# Implementando uma Regressão linear usando multiplas variáveis com Sklearn

In [32]:
import pandas as pd
import numpy as np
import sklearn
from sklearn.linear_model import LinearRegression
from sklearn.datasets import load_boston

#Visualizacao
import matplotlib.pyplot as plt
import seaborn as sns

### Carregando dados

In [25]:
b = load_boston()
boston = pd.DataFrame(b.data)
boston.columns = b.feature_names
boston['Price'] = b.target

In [99]:
print(b.DESCR)

Boston House Prices dataset

Notes
------
Data Set Characteristics:  

    :Number of Instances: 506 

    :Number of Attributes: 13 numeric/categorical predictive
    
    :Median Value (attribute 14) is usually the target

    :Attribute Information (in order):
        - CRIM     per capita crime rate by town
        - ZN       proportion of residential land zoned for lots over 25,000 sq.ft.
        - INDUS    proportion of non-retail business acres per town
        - CHAS     Charles River dummy variable (= 1 if tract bounds river; 0 otherwise)
        - NOX      nitric oxides concentration (parts per 10 million)
        - RM       average number of rooms per dwelling
        - AGE      proportion of owner-occupied units built prior to 1940
        - DIS      weighted distances to five Boston employment centres
        - RAD      index of accessibility to radial highways
        - TAX      full-value property-tax rate per $10,000
        - PTRATIO  pupil-teacher ratio by town
      

## Criando Objeto de LinearRegression

* [Sklearn - LinearRegression](http://scikit-learn.org/stable/modules/generated/sklearn.linear_model.LinearRegression.html)

In [26]:
lreg = LinearRegression()

**x_multi** são as multiplas variáveis sobre as quais queremos realizar a regressão linear

**y_target** é o nosso objetivo. Queremos achar o preço das casas com base nas variáveis *x_multi*

In [27]:
x_multi = boston.drop('Price',1)
y_target = boston.Price

### Abaixo vemos que o DataFrame possui 13 colunas. Essas colunas são as *features* que serão utilizadas na regressão

In [28]:
x_multi.head()

Unnamed: 0,CRIM,ZN,INDUS,CHAS,NOX,RM,AGE,DIS,RAD,TAX,PTRATIO,B,LSTAT
0,0.00632,18.0,2.31,0.0,0.538,6.575,65.2,4.09,1.0,296.0,15.3,396.9,4.98
1,0.02731,0.0,7.07,0.0,0.469,6.421,78.9,4.9671,2.0,242.0,17.8,396.9,9.14
2,0.02729,0.0,7.07,0.0,0.469,7.185,61.1,4.9671,2.0,242.0,17.8,392.83,4.03
3,0.03237,0.0,2.18,0.0,0.458,6.998,45.8,6.0622,3.0,222.0,18.7,394.63,2.94
4,0.06905,0.0,2.18,0.0,0.458,7.147,54.2,6.0622,3.0,222.0,18.7,396.9,5.33


### Features de boston

In [97]:
boston.columns

Index(['CRIM', 'ZN', 'INDUS', 'CHAS', 'NOX', 'RM', 'AGE', 'DIS', 'RAD', 'TAX',
       'PTRATIO', 'B', 'LSTAT', 'Price'],
      dtype='object')

In [29]:
lreg.fit(x_multi,y_target)

LinearRegression(copy_X=True, fit_intercept=True, n_jobs=1, normalize=False)

In [30]:
print("Intercept coefficient : {}".format(lreg.intercept_))
print('Number of coeficients used: {}'.format(len(lreg.coef_)))

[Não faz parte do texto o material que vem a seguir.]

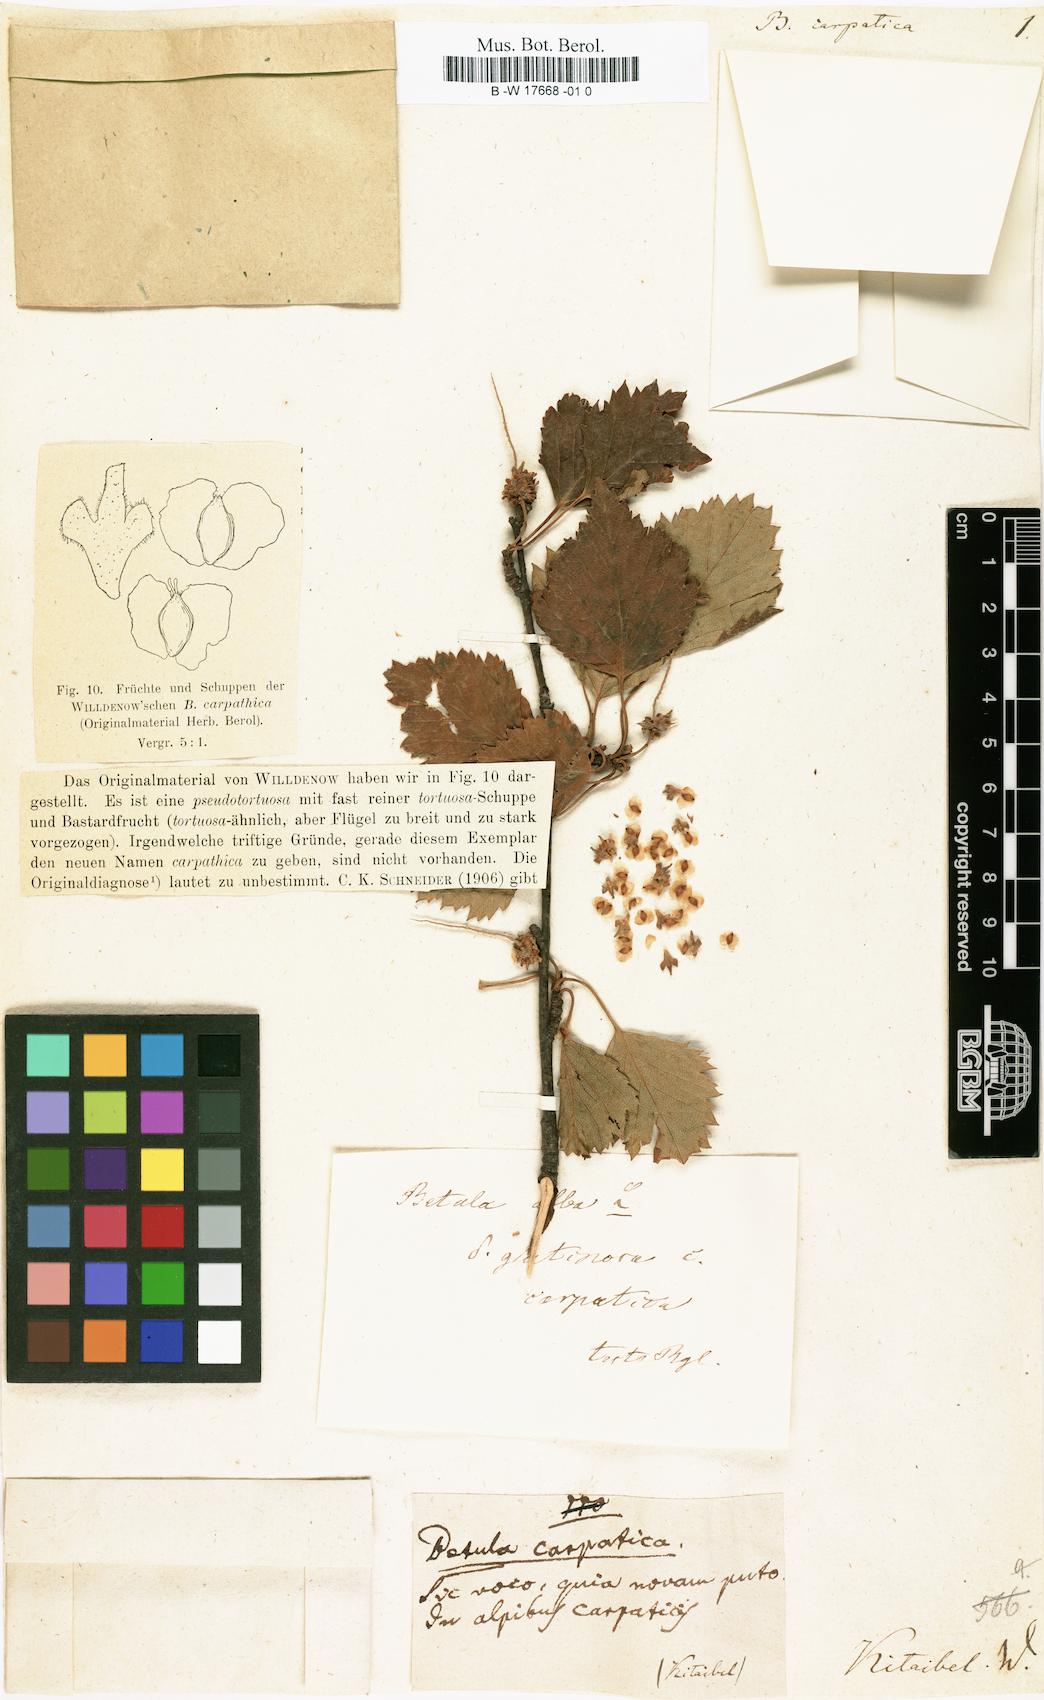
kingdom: Plantae
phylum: Tracheophyta
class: Magnoliopsida
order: Fagales
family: Betulaceae
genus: Betula
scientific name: Betula pubescens
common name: Downy birch
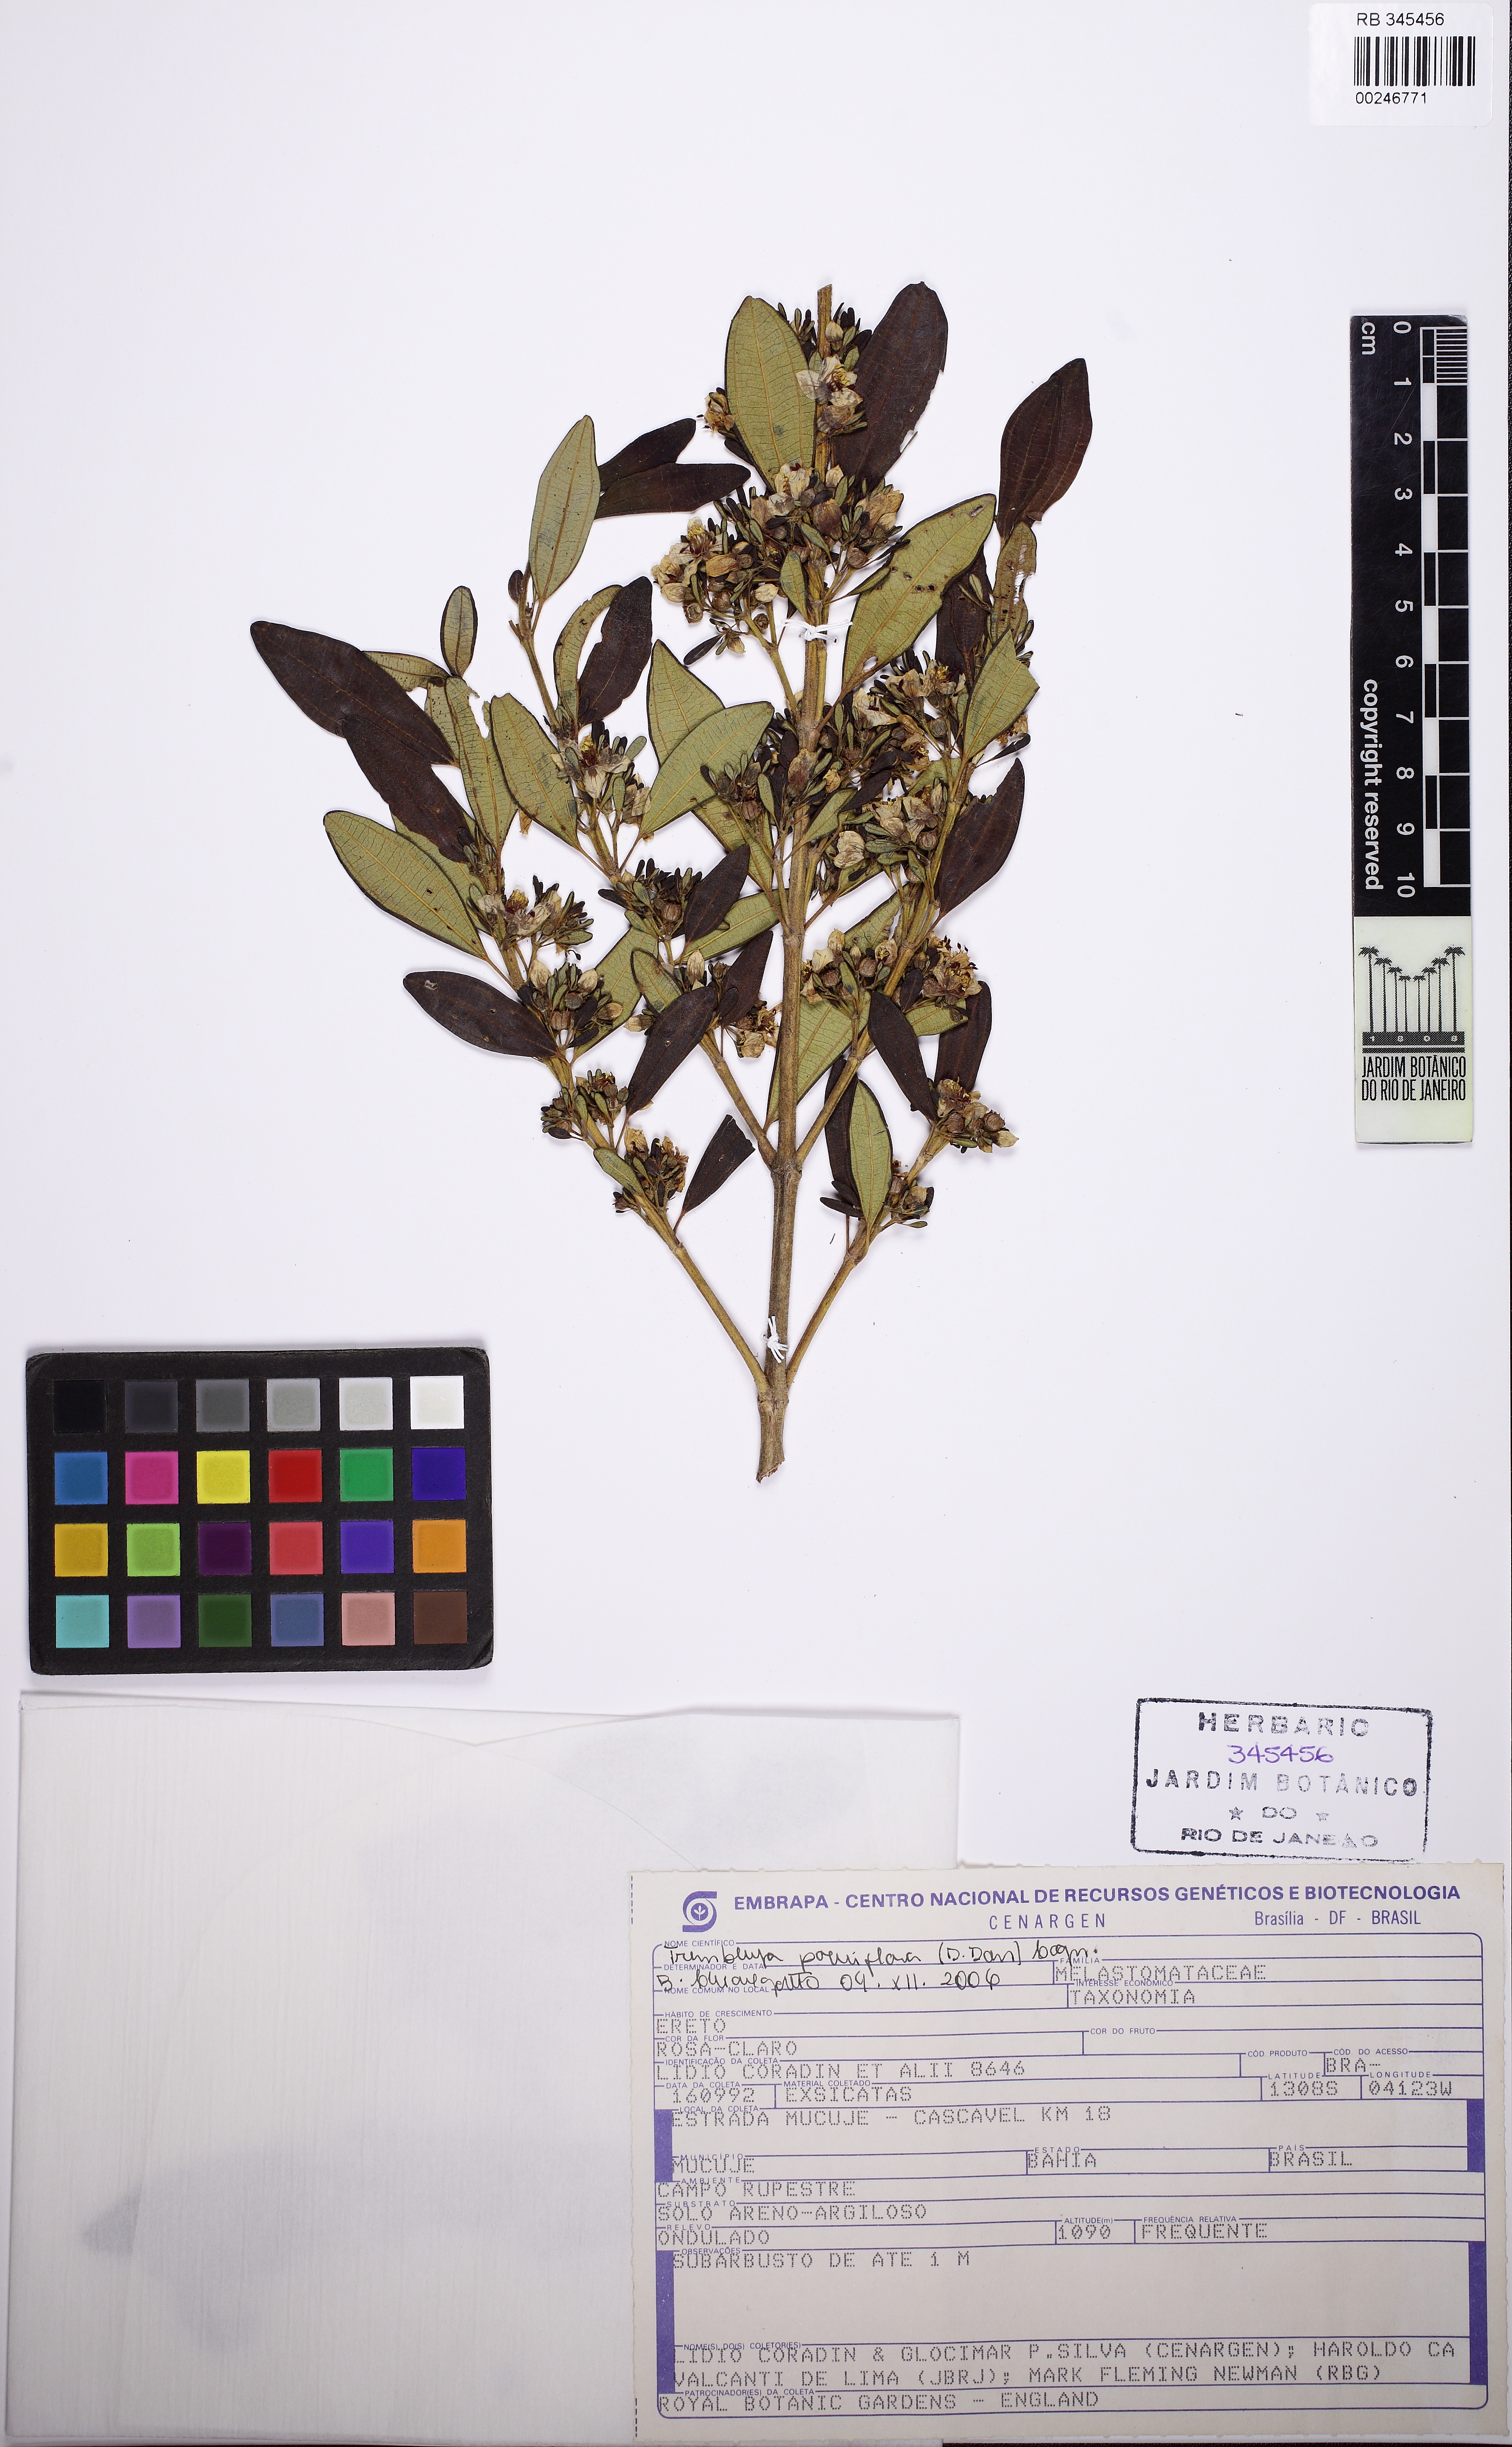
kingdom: Plantae
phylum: Tracheophyta
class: Magnoliopsida
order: Myrtales
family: Melastomataceae
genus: Microlicia
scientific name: Microlicia parviflora
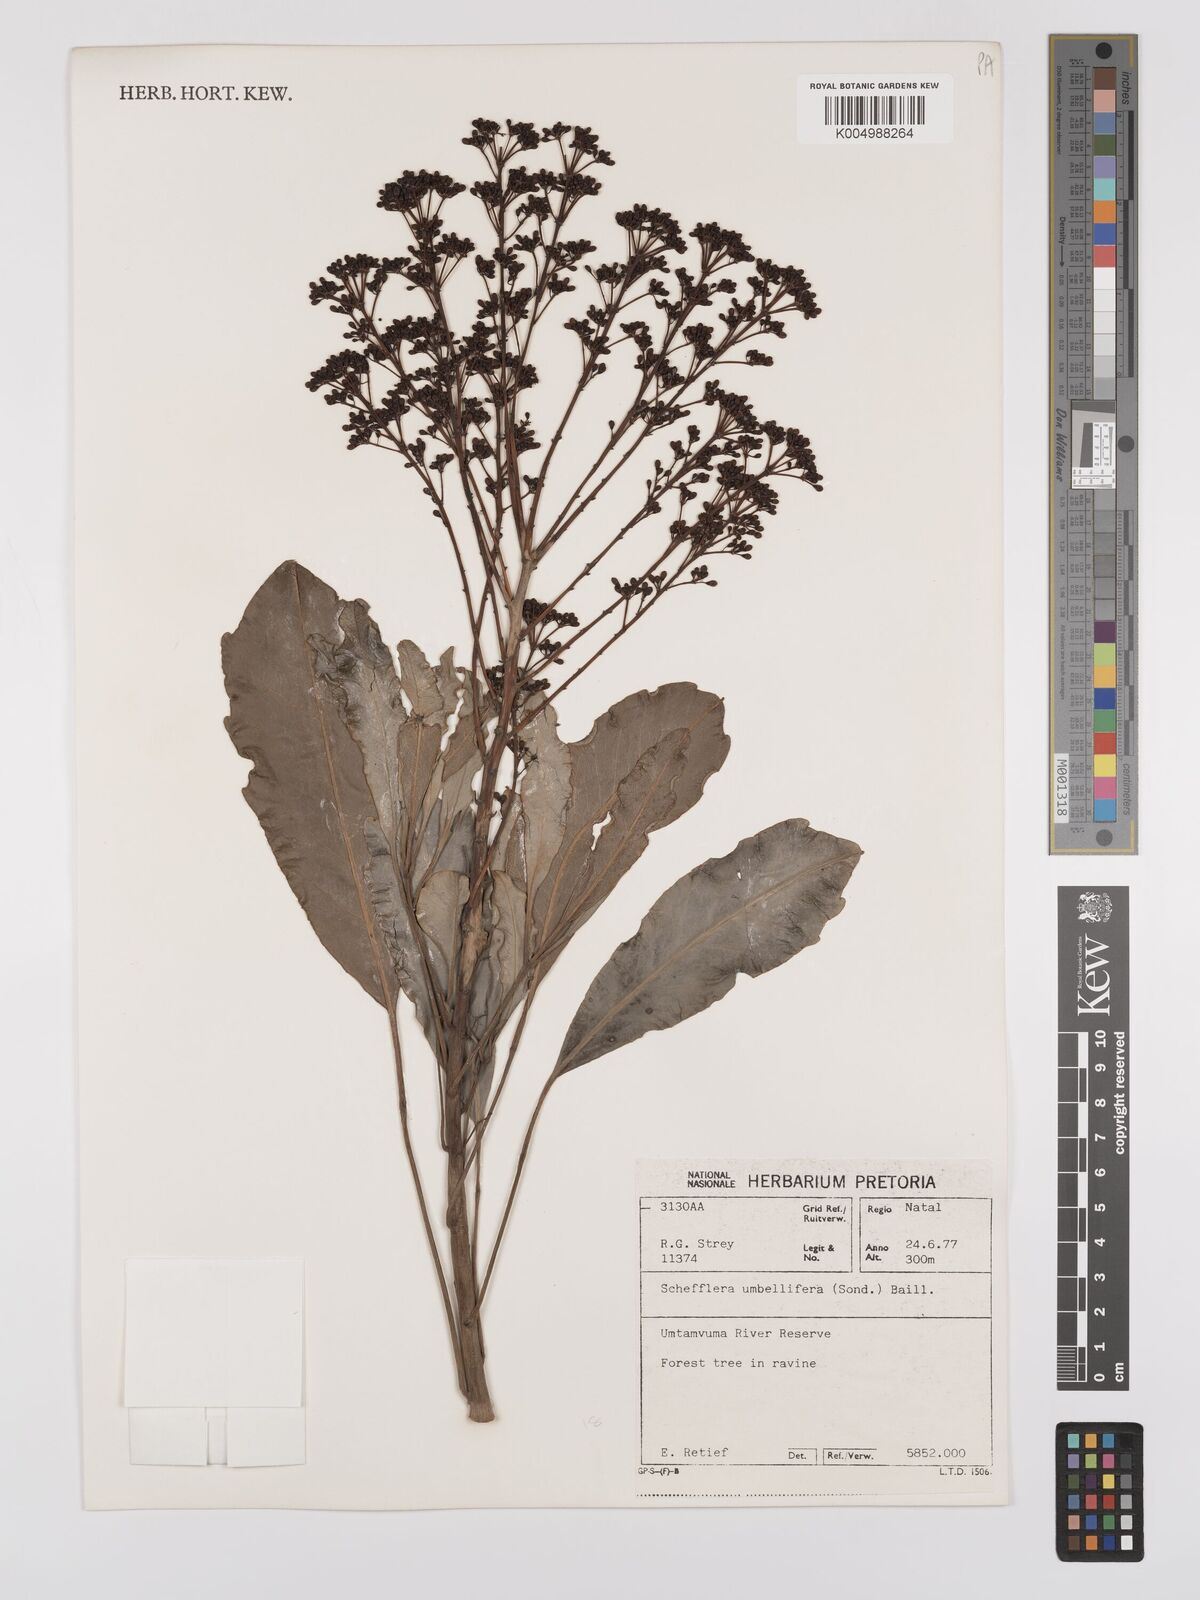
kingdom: Plantae
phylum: Tracheophyta
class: Magnoliopsida
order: Apiales
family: Araliaceae
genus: Neocussonia
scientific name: Neocussonia umbellifera
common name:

Intercept coefficient : 36.4911032803616
Number of coeficients used: 13


## Separando os dados em Test e Treino. (Test and Training Data) 

* **[sklearn.train_test_split](http://scikit-learn.org/stable/modules/generated/sklearn.model_selection.train_test_split.html)**

### Definindo as features

X é o dataframe de Boston sem a coluna Price. Isso represeta que X possui as 13 features presentes para classificar casas

In [85]:
X = boston.drop('Price',axis=1)

In [96]:
X_train, X_test, Y_train, Y_test = sklearn.model_selection.train_test_split(X,boston.Price)

In [87]:
lreg1 = LinearRegression()


lreg1.fit(X_train,Y_train)

LinearRegression(copy_X=True, fit_intercept=True, n_jobs=1, normalize=False)

# Entender melhor sobre como realizar o predict correto

* **[How to run linear regression in python scikit learn](http://bigdata-madesimple.com/how-to-run-linear-regression-in-python-scikit-learn/)**

* **[train-test-Split and Cross validation in python ](https://towardsdatascience.com/train-test-split-and-cross-validation-in-python-80b61beca4b6)**

In [88]:
predict_train = lreg1.predict(X_train)
predict_test = lreg1.predict(X_test)

In [89]:
print("Mean Squared Error for train: {}".format(sklearn.metrics.mean_squared_error(Y_train,predict_train)))
print("Mean Squared Error for Y_test and test: {}".format(sklearn.metrics.mean_squared_error(Y_test,predict_test)))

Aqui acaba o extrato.